Dubbed “MiniFlayer”, a “vampire virus” has been discovered in a soil sample in Maryland, for the very first time in the U.S.
To understand the new discovery, we need to go back a few years. In 2019, a pair of undergraduate students at the University of Maryland, Baltimore County isolated a new virus satellite from a soil bacterium. They named it “MindFlayer”.
But recent research showed there was not one but two microbes attached to each other.
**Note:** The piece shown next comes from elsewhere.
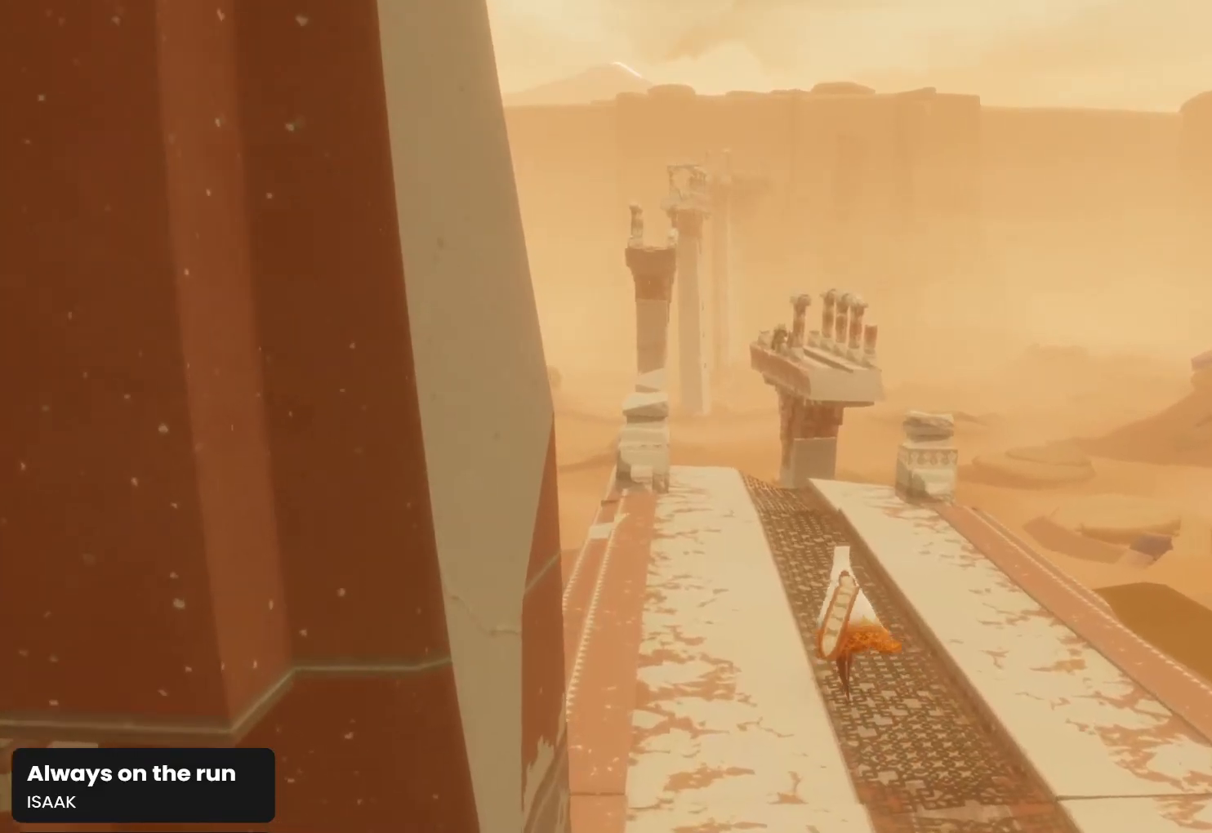
{"buttons": [], "left_stick": "center", "right_stick": "down-left", "events": []}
The two viruses were harvested from a clump of dirt in Poolesville, Maryland.
Microbiologists from UMBC then gave the satellite a similar name and they called it “MiniFlayer’.
MiniFlayer is a type of virus that latches itself onto the necks of other soil viruses, like a vampire, then travels and thrives on the back of the bigger virus.
Professor Steven Caruso, Lecturer in Biological Sciences at UMBC compares MiniFlayer to a “viral hitchhiker.”
Steven Caruso: In this case, this virus doesn’t need nearly as many genes, is much smaller, and is able to hitchhike, calling it a hitchhiker would be just as reasonable as calling it a vampire virus.
In this case, the helper virus is bacteriophage, which means that it is a natural predator for soil bacterium.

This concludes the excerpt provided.